[Saved data entries]
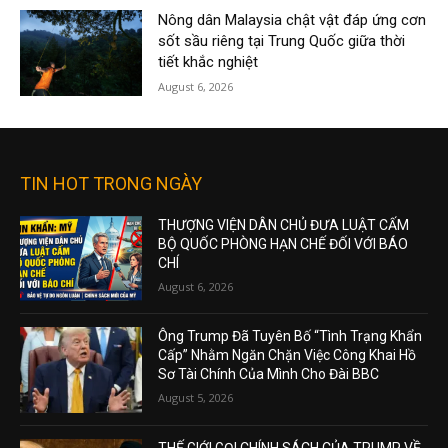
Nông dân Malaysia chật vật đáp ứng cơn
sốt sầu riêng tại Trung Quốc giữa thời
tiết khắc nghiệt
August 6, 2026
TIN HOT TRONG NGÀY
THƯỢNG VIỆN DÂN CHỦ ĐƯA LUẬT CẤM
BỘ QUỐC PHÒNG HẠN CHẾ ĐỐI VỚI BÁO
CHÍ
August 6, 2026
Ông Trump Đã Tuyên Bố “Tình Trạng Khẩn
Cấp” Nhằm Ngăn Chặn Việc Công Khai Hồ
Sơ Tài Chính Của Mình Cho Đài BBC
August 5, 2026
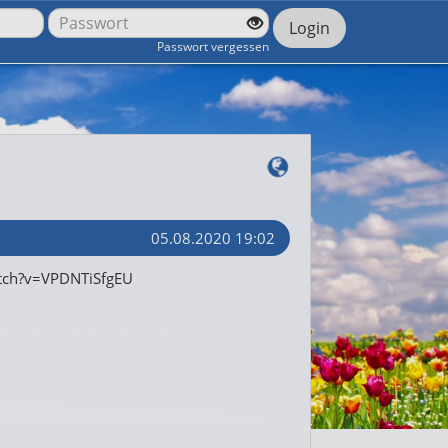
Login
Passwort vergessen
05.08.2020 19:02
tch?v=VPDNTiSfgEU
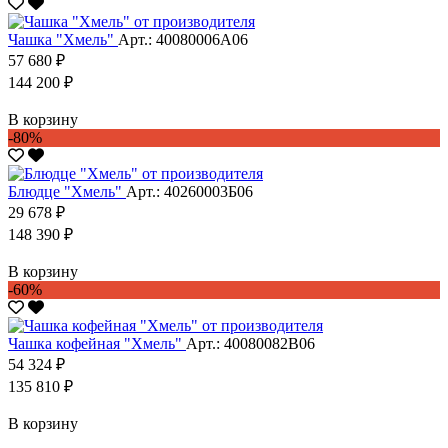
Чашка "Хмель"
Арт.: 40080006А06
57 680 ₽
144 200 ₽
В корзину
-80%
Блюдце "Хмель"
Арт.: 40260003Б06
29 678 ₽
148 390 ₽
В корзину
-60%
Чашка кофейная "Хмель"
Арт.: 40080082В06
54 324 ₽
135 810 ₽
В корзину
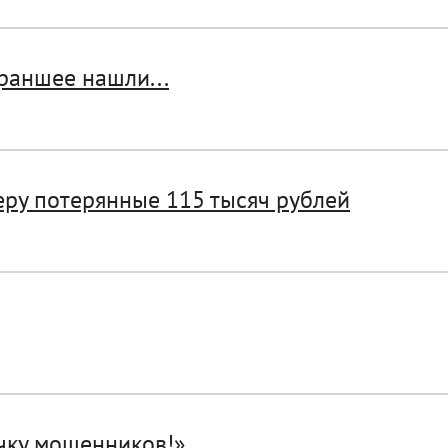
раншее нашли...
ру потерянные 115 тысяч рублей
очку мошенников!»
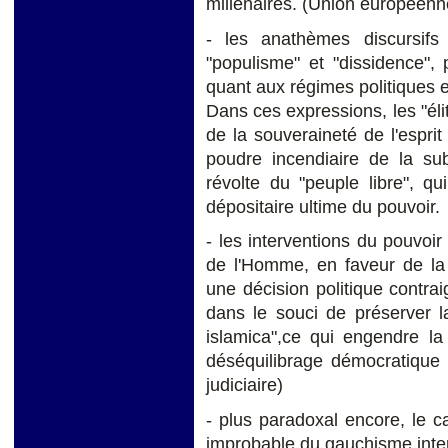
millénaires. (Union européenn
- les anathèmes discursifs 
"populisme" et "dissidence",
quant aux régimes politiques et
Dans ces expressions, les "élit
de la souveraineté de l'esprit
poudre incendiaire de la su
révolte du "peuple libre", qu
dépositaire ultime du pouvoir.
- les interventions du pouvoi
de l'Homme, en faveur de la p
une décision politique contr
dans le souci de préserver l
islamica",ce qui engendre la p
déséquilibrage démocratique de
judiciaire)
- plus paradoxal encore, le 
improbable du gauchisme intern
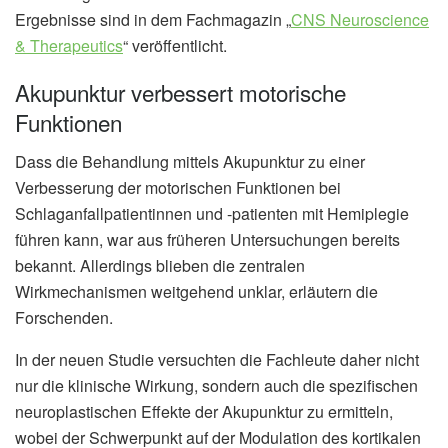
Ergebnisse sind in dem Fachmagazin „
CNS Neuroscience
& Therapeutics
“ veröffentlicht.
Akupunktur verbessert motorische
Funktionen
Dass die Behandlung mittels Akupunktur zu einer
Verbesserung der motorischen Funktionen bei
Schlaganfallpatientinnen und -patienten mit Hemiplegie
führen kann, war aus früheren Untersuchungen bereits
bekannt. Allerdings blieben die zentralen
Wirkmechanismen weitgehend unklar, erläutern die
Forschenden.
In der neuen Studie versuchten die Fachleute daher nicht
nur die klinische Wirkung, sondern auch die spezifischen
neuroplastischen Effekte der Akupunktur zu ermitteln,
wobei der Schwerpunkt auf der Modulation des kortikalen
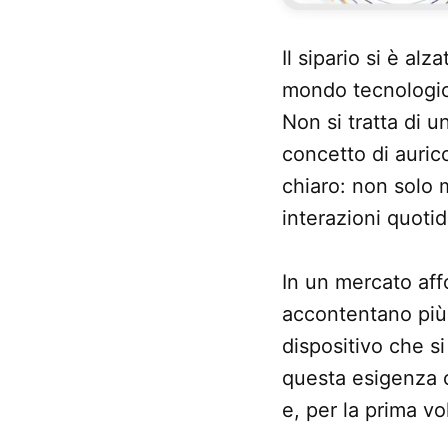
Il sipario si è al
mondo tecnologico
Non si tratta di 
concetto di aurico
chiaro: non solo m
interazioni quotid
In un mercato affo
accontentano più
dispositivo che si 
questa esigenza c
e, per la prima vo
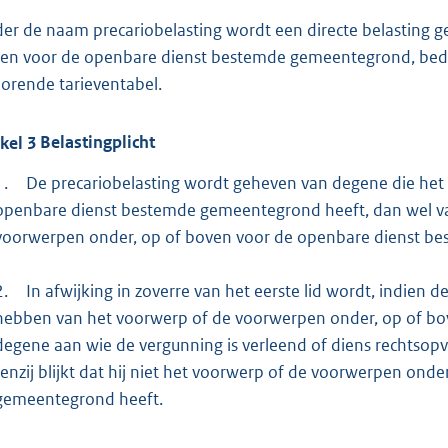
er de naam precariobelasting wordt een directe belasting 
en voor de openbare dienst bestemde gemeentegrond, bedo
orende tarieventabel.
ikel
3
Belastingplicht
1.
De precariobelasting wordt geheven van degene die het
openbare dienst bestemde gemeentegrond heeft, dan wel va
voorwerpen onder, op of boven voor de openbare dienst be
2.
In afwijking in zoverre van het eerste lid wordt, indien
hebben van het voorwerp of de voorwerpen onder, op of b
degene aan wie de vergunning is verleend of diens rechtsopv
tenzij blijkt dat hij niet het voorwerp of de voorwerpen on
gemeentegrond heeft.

Try it :: Render the lines of the records as a Markdown table with the columns "No." and "Text", starting with the line containing "Il sipario si è al" and going on through the line containing "e, per la prima vo". Give each line its own numbered row and omit any blank lines.

Task solution ::
| No. | Text |
|---|---|
| 1 | Il sipario si è al |
| 2 | mondo tecnologico |
| 3 | Non si tratta di  |
| 4 | concetto di aurico |
| 5 | chiaro: non solo m |
| 6 | interazioni quotid |
| 7 | In un mercato affo |
| 8 | accontentano più |
| 9 | dispositivo che si  |
| 10 | questa esigenza c |
| 11 | e, per la prima vo |